Paul McCartney’s weekend in Memphis began with a trip to Elvis’ home at Graceland, and ended with a visit to FedExForum, as the Beatles legend left a capacity crowd buzzing with his first performance in the Bluff City in 20 years on Sunday night.
Sandwiched in between a pair of Grizzlies playoff games, McCartney’s concert at the arena reaffirmed his place as the popular champion among his ‘60s rock survivors. While he may lack Bob Dylan’s inscrutable air of mystery, or the visceral outlaw excitement of the Rolling Stones, McCartney is an unapologetic people pleaser. He delivered a nearly 40-song, three-hour set of Beatles classics, rarities, tributes and favorites from his Wings and solo catalog, a truly epic and awe-inspiring performance from a man just a few weeks shy of his 71st birthday.

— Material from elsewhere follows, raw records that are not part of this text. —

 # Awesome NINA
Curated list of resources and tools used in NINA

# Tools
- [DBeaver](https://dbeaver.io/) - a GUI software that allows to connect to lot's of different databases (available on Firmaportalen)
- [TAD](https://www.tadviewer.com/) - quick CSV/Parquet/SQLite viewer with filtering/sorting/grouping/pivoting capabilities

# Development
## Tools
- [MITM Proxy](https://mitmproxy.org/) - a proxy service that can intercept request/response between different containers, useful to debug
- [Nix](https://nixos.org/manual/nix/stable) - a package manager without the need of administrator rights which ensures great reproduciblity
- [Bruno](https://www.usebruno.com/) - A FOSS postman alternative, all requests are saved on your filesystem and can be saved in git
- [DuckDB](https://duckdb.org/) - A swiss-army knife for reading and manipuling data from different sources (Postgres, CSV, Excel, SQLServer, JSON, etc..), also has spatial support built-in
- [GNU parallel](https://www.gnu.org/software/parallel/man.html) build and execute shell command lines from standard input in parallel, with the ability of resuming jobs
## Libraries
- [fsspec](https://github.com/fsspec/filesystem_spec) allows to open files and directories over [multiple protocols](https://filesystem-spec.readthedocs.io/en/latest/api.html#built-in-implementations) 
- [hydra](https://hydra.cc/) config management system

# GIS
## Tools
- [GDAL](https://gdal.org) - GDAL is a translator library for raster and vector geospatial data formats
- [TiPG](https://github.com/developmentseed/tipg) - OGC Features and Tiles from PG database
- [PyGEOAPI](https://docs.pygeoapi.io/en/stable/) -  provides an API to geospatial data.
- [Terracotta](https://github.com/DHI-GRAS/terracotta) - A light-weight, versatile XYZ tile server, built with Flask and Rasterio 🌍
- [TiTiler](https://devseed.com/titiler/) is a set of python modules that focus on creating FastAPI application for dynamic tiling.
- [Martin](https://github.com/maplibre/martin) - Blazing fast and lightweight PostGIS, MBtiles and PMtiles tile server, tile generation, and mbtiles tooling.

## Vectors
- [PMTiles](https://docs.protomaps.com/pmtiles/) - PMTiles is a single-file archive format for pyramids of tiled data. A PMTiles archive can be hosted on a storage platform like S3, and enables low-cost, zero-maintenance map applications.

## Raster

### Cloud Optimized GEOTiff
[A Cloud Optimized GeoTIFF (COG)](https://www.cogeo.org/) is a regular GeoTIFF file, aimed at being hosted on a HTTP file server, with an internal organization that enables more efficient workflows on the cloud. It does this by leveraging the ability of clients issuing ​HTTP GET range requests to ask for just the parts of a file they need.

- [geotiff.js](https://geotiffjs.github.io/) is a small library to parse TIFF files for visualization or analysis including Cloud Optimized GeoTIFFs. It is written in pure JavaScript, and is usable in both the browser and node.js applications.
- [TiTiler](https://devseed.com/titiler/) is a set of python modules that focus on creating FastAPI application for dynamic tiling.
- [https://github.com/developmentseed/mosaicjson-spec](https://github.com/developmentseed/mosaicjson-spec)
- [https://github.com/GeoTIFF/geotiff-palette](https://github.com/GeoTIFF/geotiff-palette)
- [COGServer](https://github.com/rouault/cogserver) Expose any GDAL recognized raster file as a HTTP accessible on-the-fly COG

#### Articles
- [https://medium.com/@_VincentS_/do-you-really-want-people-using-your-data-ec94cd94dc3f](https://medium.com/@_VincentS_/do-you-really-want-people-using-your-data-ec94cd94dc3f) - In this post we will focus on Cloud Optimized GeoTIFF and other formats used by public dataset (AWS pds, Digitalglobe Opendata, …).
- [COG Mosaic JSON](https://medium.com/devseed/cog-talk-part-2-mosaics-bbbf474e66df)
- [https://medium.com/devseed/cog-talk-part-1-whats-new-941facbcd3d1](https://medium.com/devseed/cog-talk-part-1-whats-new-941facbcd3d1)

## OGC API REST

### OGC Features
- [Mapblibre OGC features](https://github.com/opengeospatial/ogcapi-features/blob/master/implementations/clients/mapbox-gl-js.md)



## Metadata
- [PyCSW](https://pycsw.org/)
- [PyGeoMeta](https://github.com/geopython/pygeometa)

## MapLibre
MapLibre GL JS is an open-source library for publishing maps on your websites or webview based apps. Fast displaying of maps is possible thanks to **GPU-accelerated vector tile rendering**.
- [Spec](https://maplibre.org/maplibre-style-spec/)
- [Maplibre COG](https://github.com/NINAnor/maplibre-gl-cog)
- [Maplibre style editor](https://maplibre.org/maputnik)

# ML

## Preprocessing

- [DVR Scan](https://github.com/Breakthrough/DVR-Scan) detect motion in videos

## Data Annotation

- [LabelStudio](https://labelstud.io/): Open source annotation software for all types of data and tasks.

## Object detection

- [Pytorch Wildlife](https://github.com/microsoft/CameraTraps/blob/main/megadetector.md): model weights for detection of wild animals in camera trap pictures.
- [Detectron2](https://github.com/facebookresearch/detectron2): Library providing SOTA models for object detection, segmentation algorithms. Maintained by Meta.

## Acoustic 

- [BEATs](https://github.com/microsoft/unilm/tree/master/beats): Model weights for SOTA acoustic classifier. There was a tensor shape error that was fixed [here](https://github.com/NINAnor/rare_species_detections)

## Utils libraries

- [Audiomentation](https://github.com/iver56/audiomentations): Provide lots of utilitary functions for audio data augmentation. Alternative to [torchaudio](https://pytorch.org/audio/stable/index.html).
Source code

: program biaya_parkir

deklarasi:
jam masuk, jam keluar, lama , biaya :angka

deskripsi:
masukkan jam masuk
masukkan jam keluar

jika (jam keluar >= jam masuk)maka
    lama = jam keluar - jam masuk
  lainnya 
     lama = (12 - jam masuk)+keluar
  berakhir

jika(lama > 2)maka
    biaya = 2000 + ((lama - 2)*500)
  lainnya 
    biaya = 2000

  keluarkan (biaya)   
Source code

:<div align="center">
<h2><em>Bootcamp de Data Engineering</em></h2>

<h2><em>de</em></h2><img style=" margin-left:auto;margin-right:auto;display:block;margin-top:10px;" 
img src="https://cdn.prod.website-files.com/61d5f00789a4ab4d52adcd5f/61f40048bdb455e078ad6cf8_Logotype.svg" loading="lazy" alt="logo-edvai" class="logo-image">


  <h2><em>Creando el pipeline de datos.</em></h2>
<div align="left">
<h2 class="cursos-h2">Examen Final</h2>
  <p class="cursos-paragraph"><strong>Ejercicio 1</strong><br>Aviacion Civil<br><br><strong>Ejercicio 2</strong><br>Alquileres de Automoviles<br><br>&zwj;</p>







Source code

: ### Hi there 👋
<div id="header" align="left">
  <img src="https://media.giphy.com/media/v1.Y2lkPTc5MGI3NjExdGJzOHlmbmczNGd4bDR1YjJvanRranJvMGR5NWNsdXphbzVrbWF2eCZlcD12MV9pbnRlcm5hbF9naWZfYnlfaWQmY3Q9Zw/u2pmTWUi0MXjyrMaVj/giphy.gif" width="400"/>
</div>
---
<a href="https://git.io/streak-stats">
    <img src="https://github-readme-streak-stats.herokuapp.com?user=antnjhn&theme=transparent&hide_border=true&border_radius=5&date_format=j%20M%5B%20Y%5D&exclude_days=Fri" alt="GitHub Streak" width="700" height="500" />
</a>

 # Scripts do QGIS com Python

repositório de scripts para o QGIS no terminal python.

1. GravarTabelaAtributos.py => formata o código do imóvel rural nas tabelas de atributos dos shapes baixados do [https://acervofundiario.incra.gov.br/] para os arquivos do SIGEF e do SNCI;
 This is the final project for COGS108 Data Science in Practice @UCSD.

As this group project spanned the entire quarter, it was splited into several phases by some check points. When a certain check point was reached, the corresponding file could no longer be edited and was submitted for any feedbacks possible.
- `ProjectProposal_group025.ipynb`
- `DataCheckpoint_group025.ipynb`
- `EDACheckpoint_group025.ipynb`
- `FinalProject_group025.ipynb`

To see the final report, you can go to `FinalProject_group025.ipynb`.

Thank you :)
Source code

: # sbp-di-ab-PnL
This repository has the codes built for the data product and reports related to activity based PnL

McCartney arrived on stage gripping his signature Hofner bass, wearing a black Nehru-style jacket, Cuban heels, and looking, well, downright Beatle-ish. Kicking off with “Eight Days a Week,” he proceeded to move seamlessly between songs from across his six-decade career.
Backed by a nimble four piece band – featuring guitarists Rusty Anderson and Brian Ray, keyboardist Paul Wickens, and drummer Abe Laboriel Jr. – McCartney’ nearly flawless musicianship was on display throughout the night. Still playing the songs in their original keys, and managing to hit nearly every high note, he showed his range on early workouts of “Junior's Farm” and “Listen to What the Man Said.” Strapping on a guitar, McCartney offered a rousing take on “Let Me Roll It," before adding an extended coda of Jimi Hendrix’s “Foxy Lady” that found him showing off his fretwork.

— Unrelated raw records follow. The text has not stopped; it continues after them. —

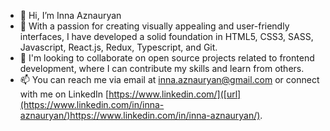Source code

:- 👋 Hi, I’m Inna Aznauryan
- 🚀 With a passion for creating visually appealing and user-friendly interfaces, I have developed a solid foundation in HTML5, CSS3, SASS, Javascript, React.js, Redux, Typescript, and Git.
- 💼 I'm looking to collaborate on open source projects related to frontend development, where I can contribute my skills and learn from others.
- 📫 You can reach me via email at inna.aznauryan@gmail.com or connect with me on LinkedIn [https://www.linkedin.com/]([url](https://www.linkedin.com/in/inna-aznauryan/)https://www.linkedin.com/in/inna-aznauryan/).

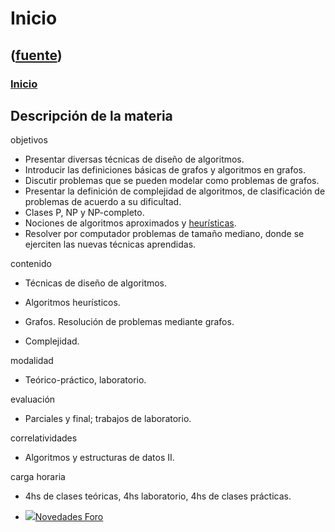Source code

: # Inicio
([fuente](https://campus.exactas.uba.ar/course/view.php?id=992))
---
### [Inicio](https://campus.exactas.uba.ar/course/view.php?id=992&section=0)

## Descripción de la materia

objetivos

    

  - Presentar diversas técnicas de diseño de algoritmos.
  - Introducir las definiciones básicas de grafos y algoritmos en grafos.
  - Discutir problemas que se pueden modelar como problemas de grafos.
  - Presentar la definición de complejidad de algoritmos, de clasificación de problemas de acuerdo a su dificultad.
  - Clases P, NP y NP-completo.
  - Nociones de algoritmos aproximados y [heurísticas](https://campus.exactas.uba.ar/mod/resource/view.php?id=62590 "Heurísticas").
  - Resolver por computador problemas de tamaño mediano, donde se ejerciten las nuevas técnicas aprendidas.

contenido

    

  - Técnicas de diseño de algoritmos.

  - Algoritmos heurísticos.
  - Grafos. Resolución de problemas mediante grafos.
  - Complejidad.

modalidad

    

  - Teórico-práctico, laboratorio.

evaluación

    

  - Parciales y final; trabajos de laboratorio.

correlatividades

    

  - Algoritmos y estructuras de datos II.

carga horaria

    

  - 4hs de clases teóricas, 4hs laboratorio, 4hs de clases prácticas.

  - [![ ](https://campus.exactas.uba.ar/theme/image.php/aardvark/forum/1524752928/icon)Novedades Foro](https://campus.exactas.uba.ar/mod/forum/view.php?id=51940)


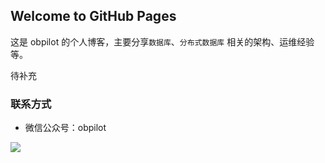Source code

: 
## Welcome to GitHub Pages

这是 obpilot 的个人博客，主要分享`数据库`、`分布式数据库` 相关的架构、运维经验等。
 

待补充

### 联系方式

+ 微信公众号：obpilot 

![](https://github-readme-stats.vercel.app/api?username=obpilot)

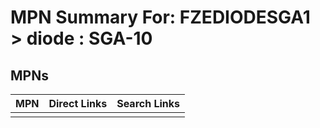 



# MPN Summary For: FZEDIODESGA1 > diode : SGA-10

## MPNs
  

|MPN|Direct Links|Search Links|
| :--- | :--- | :--- |
||||
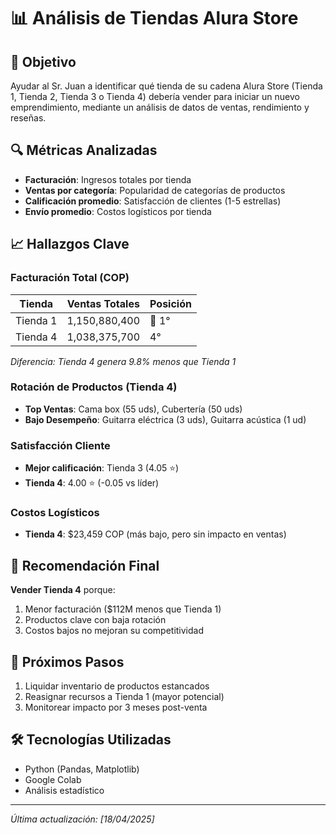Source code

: # 📊 Análisis de Tiendas Alura Store

## 🎯 Objetivo
Ayudar al Sr. Juan a identificar qué tienda de su cadena Alura Store (Tienda 1, Tienda 2, Tienda 3 o Tienda 4) debería vender para iniciar un nuevo emprendimiento, mediante un análisis de datos de ventas, rendimiento y reseñas.

## 🔍 Métricas Analizadas
- **Facturación**: Ingresos totales por tienda
- **Ventas por categoría**: Popularidad de categorías de productos
- **Calificación promedio**: Satisfacción de clientes (1-5 estrellas)
- **Envío promedio**: Costos logísticos por tienda

## 📈 Hallazgos Clave

### Facturación Total (COP)
| Tienda   | Ventas Totales  | Posición |
|----------|----------------|----------|
| Tienda 1 | 1,150,880,400  | 🥇 1°    |
| Tienda 4 | 1,038,375,700  | 4°       |

*Diferencia: Tienda 4 genera 9.8% menos que Tienda 1*

### Rotación de Productos (Tienda 4)
- **Top Ventas**: Cama box (55 uds), Cubertería (50 uds)
- **Bajo Desempeño**: Guitarra eléctrica (3 uds), Guitarra acústica (1 ud)

### Satisfacción Cliente
- **Mejor calificación**: Tienda 3 (4.05 ⭐)
- **Tienda 4**: 4.00 ⭐ (-0.05 vs líder)

### Costos Logísticos
- **Tienda 4**: $23,459 COP (más bajo, pero sin impacto en ventas)

## 🚀 Recomendación Final
**Vender Tienda 4** porque:
1. Menor facturación ($112M menos que Tienda 1)
2. Productos clave con baja rotación
3. Costos bajos no mejoran su competitividad

## 📅 Próximos Pasos
1. Liquidar inventario de productos estancados
2. Reasignar recursos a Tienda 1 (mayor potencial)
3. Monitorear impacto por 3 meses post-venta

## 🛠️ Tecnologías Utilizadas
- Python (Pandas, Matplotlib)
- Google Colab
- Análisis estadístico

---

*Última actualización: [18/04/2025]*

“Hey Memphis, hey Tennessee!” greeted McCartney in his familiar Liverpudlian accent. “There’s a party brewing here tonight.”
Winking, pointing, dancing and giving his familiar “thumbs up," McCartney engaged in a running dialogue with the audience, cracking corny jokes and telling nostalgic stories. He came off like an amiable goofball, someone utterly at ease with his iconic status and unfathomable cultural importance.

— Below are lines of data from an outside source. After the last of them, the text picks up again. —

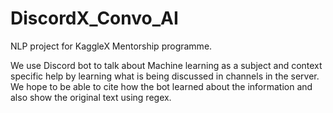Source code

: # DiscordX_Convo_AI     
NLP project for KaggleX Mentorship programme.     
    
We use Discord bot to talk about Machine learning as a subject and context specific help by learning what is being discussed in channels in the server.   
We hope to be able to cite how the bot learned about the information and also show the original text using regex.
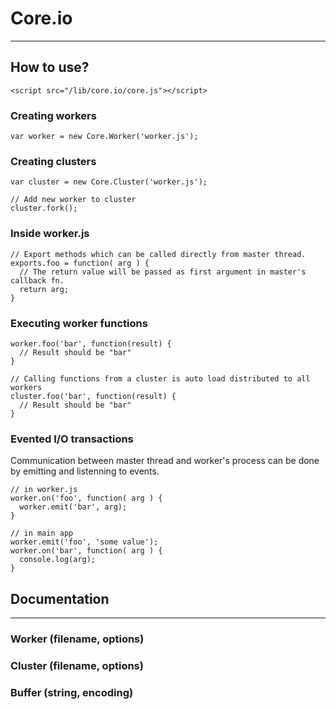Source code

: # Core.io
---------------------------


## How to use?

    
    <script src="/lib/core.io/core.js"></script>

### Creating workers

    var worker = new Core.Worker('worker.js');


### Creating clusters

    var cluster = new Core.Cluster('worker.js');
  
    // Add new worker to cluster
    cluster.fork();

### Inside worker.js

    // Export methods which can be called directly from master thread.
    exports.foo = function( arg ) {
      // The return value will be passed as first argument in master's callback fn.
      return arg;
    }

### Executing worker functions

    worker.foo('bar', function(result) {
      // Result should be "bar"
    }

    // Calling functions from a cluster is auto load distributed to all workers
    cluster.foo('bar', function(result) {
      // Result should be "bar"
    }

### Evented I/O transactions

Communication between master thread and worker's process can be done by emitting and listenning to events.

    // in worker.js
    worker.on('foo', function( arg ) {
      worker.emit('bar', arg);
    }

    // in main app
    worker.emit('foo', 'some value');
    worker.on('bar', function( arg ) {
      console.log(arg);
    }


## Documentation
----------------

### Worker (filename, options)


### Cluster (filename, options)


### Buffer (string, encoding)

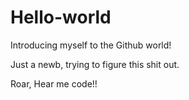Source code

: # Hello-world
Introducing myself to the Github world!

Just a newb, trying to figure this shit out.

Roar, Hear me code!!

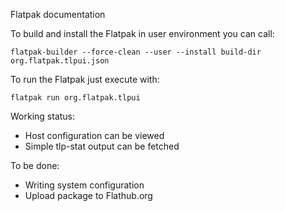 Flatpak documentation

To build and install the Flatpak in user environment you can call:

`flatpak-builder --force-clean --user --install build-dir org.flatpak.tlpui.json`

To run the Flatpak just execute with:

`flatpak run org.flatpak.tlpui`

Working status:

* Host configuration can be viewed
* Simple tlp-stat output can be fetched

To be done:

* Writing system configuration
* Upload package to Flathub.org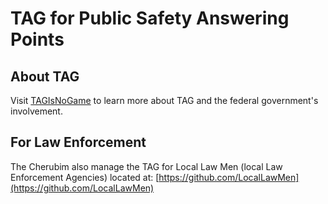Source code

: # TAG for Public Safety Answering Points

## About TAG
Visit [TAGIsNoGame](https://github.com/TAGIsNoGame/TAG) to learn more about TAG and the federal government's involvement.

## For Law Enforcement 
The Cherubim also manage the TAG for Local Law Men (local Law Enforcement Agencies) located at: [https://github.com/LocalLawMen](https://github.com/LocalLawMen)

Much of the music responsible for McCartney’s reputation was included in the set list: “All My Loving,” “Paperback Writer," “I’ve Just Seen a Face," “We Can Work it Out," “Blackbird” and “Eleanor Rigby” were among the 20-plus Beatles classics he pulled out during the course of the evening. Even rare or previously never performed numbers like “Lovely Rita” and “Being for the Benefit of Mr. Kite” were given an airing, much to the delight of hardcore fans.
Though he didn’t pull out any Memphis music chestnuts during the show -- after apparently playing a few Sun Records numbers during soundcheck -- McCartney was still mindful of his surroundings, and paid homage to the Bluff City. “The memories from when we kids, hearing the music coming out of here… it was so influential,” he said. “Don't think we would've done it without Memphis -- that’s the truth.”
The set included a couple tributes to his fallen Beatles comrades. McCartney delivered a heartfelt ode to the late John Lennon with “Here Today” (“This is a song, in the form of a conversation, that we didn’t get to have,” he said). He also recalled George Harrison with a ukulele- led version of the timeless love song “Something.”
Seated at the piano, McCartney played the opening notes of “Live and Let Die” which soon turned into a feverish burst of pyrotechnics – the stage suddenly exploding in flames and fireworks -- before he brought things to close with a communal sing-a-long version of “Hey Jude.”
But he was far from done. McCartney emerged for an encore waving a giant Tennessee state flag, and proceeded to peel off three galvanizing rockers in “Day Tripper”, “Hi Hi Hi” and “Get Back.” A second encore found him armed with an acoustic, strumming a plaintive “Yesterday” before switching gears for a magnificently bombastic and edgy “Helter Skelter.” A fitting finale came with the last track off the Beatles swansong, Abbey Road, as McCartney, Anderson and Ray, traded off solos on a medley of “Golden Slumbers/Carry that Weight/The End.”
While the audience may have been exhausted, both emotionally and physically, from McCartney’s tour de force effort, aside from a sweat soaked dress shirt, he seemed completely unruffled – still waving, grinning, and giving a beatific thumbs up to the last.